According to a recent data analysis, adults who consume candy at least every other day are no more likely to be overweight nor have greater risk factors for cardiovascular disease (CVD) than moderate consumers (about once a week) or even less frequent candy eaters (less than 3 times per month).
Almost all adults reported eating candy, but there is variability in frequency and quantity consumed at a given time. Previous research has shown that candy consumers are not more likely to be overweight or have greater risk factors for chronic disease than non-consumers of candy.
This research showed that even the consumers who reported eating the most candy on a given day were not more likely to be at risk for increased weight or disease. Such findings were surprising and required further investigation which this new study set out to do, delving into the role of usual frequency of candy consumption and health/weight outcomes.
This study found that frequency of candy consumption was not associated with the risk of obesity, using objective measures such as BMI, waist circumference and skinfold thickness. Additionally, frequency of candy consumption was not associated with markers of cardiovascular disease risk including blood pressure, LDL- and HDL-cholesterol, triglycerides and insulin resistance.

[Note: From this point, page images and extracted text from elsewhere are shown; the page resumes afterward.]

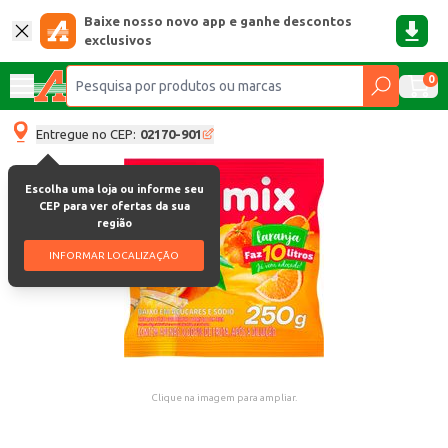
Baixe nosso novo app e ganhe descontos
exclusivos
0
Entregue no CEP:
02170-901
Escolha uma loja ou informe seu
CEP para ver ofertas da sua
região
INFORMAR LOCALIZAÇÃO
Clique na imagem para ampliar.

Frequency of candy consumption was based on analyses of food frequency questionnaires and data from the 2003-2006 National Health and Nutrition Examination Survey (NHANES) - the most recent data set in which these food frequency questionnaires were available - of more than 5,000 U.S. adults ages 19 and older.
The study certainly doesn't provide evidence that candy can be consumed without limits. However, these results suggest that most people are treating themselves to candy without increasing their risk of obesity or cardiovascular disease.
More research is needed to further understand the role candy plays in life and the best tips for candy lovers to include their favorite treats as a part of a happy healthy lifestyle.
The finding was published last month in the Nutrition Journal.